Toward investigating changes in cell mechanoelastic properties in response to nanosecond pulsed electric fields

Nanosecond electric pulses (nsEPs) are known to cause a variety of effects on mammalian cells, ranging from destabilization of cell membranes to changes in cytoskeleton and elastic moduli. Measurement of a cells mechanoelastic properties have previously been limited to only invasive and destructive techniques such as atomic force microscopy or application of optical tweezers. However, due to recent advances, Brillouin spectroscopy has now become viable as a non-contact, non-invasive method for measuring these properties in cells and other materials. Here, we present progress toward applying Brillouin spectroscopy using a unique microscopy system for measuring changes in CHO-K1 cells when exposed to nsEPs of 600ns pulse duration with intensity of 50kV/cm. Successful measurement of mechanoelastic changes in these cells will demonstrate Brillouin spectroscopy as a viable method for measuring changes in elastic properties of other cells and living organisms.

Brillouin microspectroscopy assessment of tissue differentiation during embryonic development

Changes in mechanical properties represent one of the driving factors behind cell differentiation during embryonic development. However, measuring these changes without disrupting the normal progression of morphogenesis or destroying the developing organism is not trivial. Brillouin microspectroscopy has been shown to be capable of nocontact, non-destructive and non-disruptive assessment of elastic properties in developing zebrafish embryos. The present study builds upon the previous work, and observes the changes in elasticity during the development of heart and brain in zebrafish embryos from 8 to 28 hpf (hours post-fertilization) at regular intervals. Brillouin microspectroscopy has proved to be a suitable technique to continuously monitor tissue differentiation and the development of individual organs with high spatial resolution without harming the developing organism.

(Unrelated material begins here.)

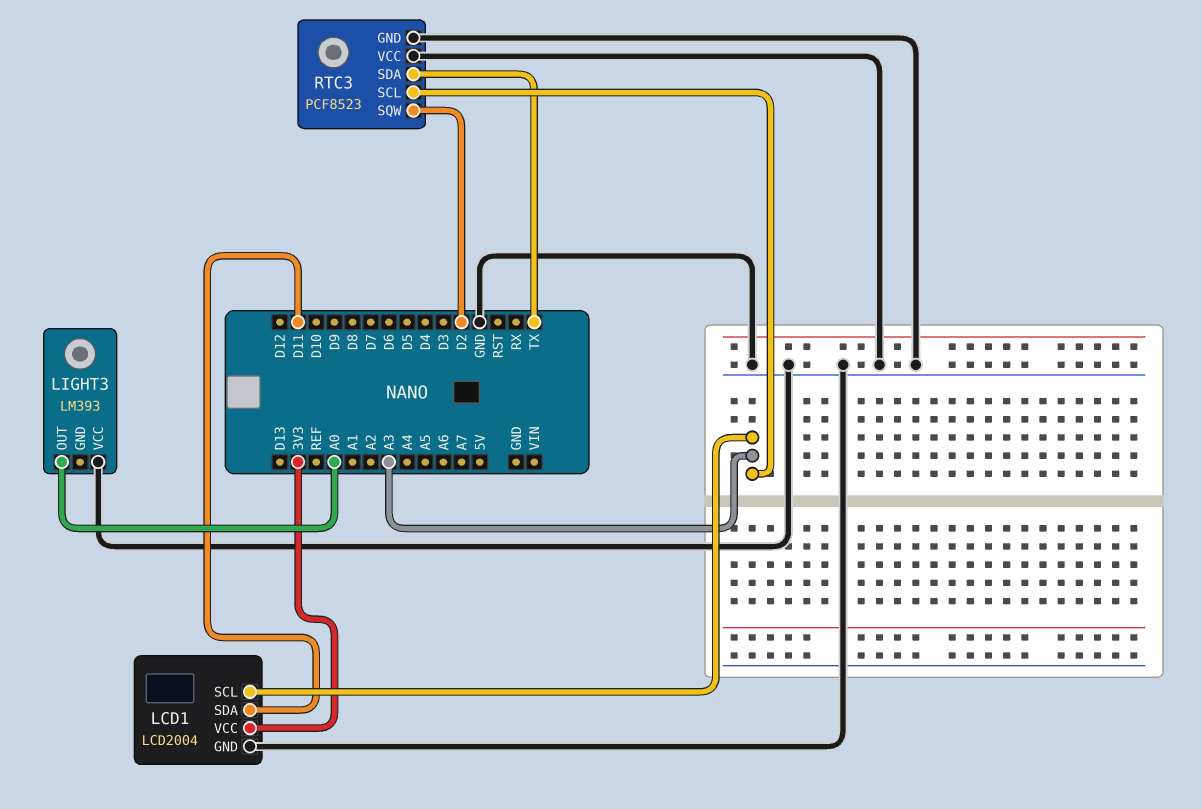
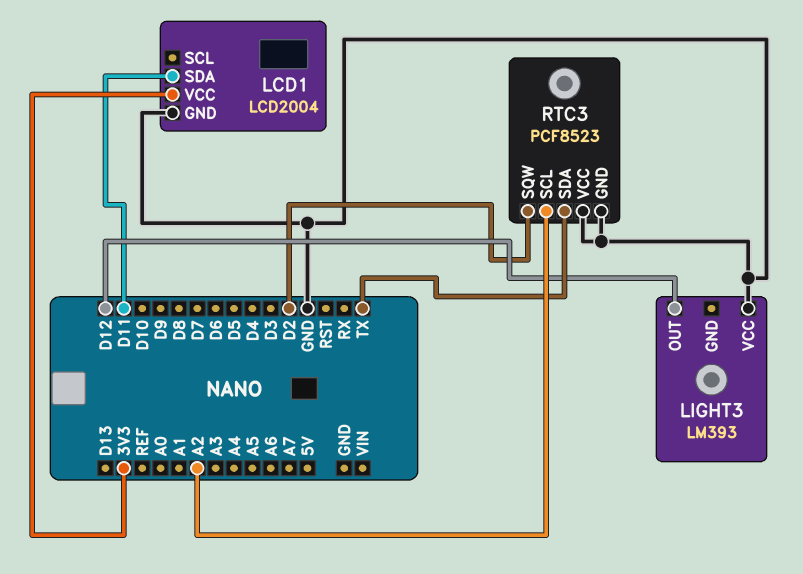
LCD1 pin SCL: A3 -> none
LIGHT3 pin OUT: A0 -> D12
RTC3 pin SCL: A3 -> A2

Investigation of burn effect on skin using simultaneous Raman-Brillouin spectroscopy, and fluorescence microspectroscopy

Burns are thermal injuries that can completely damage or at least compromise the protective function of skin, and affect the ability of tissues to manage moisture. Burn-damaged tissues exhibit lower elasticity than healthy tissues, due to significantly reduced water concentrations and plasma retention. Current methods for determining burn intensity are limited to visual inspection, and potential hospital x-ray examination. We present a unique confocal microscope capable of measuring Raman and Brillouin spectra simultaneously, with concurrent fluorescence investigation from a single spatial location, and demonstrate application by investigating and characterizing the properties of burn-afflicted tissue on chicken skin model. Raman and Brillouin scattering offer complementary information about a materials chemical and mechanical structure, while fluorescence can serve as a useful diagnostic indicator and imaging tool. The developed instrument has the potential for very diverse analytical applications in basic biomedical science and biomedical diagnostics and imaging.

What is next for Brillouin microscopy in biology and medicine

Brillouin microscopy is an emerging technique in biomedical imaging capable of non-invasive assessing viscoelastic properties on a microscopic scale. In this report, we outline the latest developments in Brillouin spectroscopy instrumentation and applications in an attempt to anticipate the future impact areas of this new imaging modality.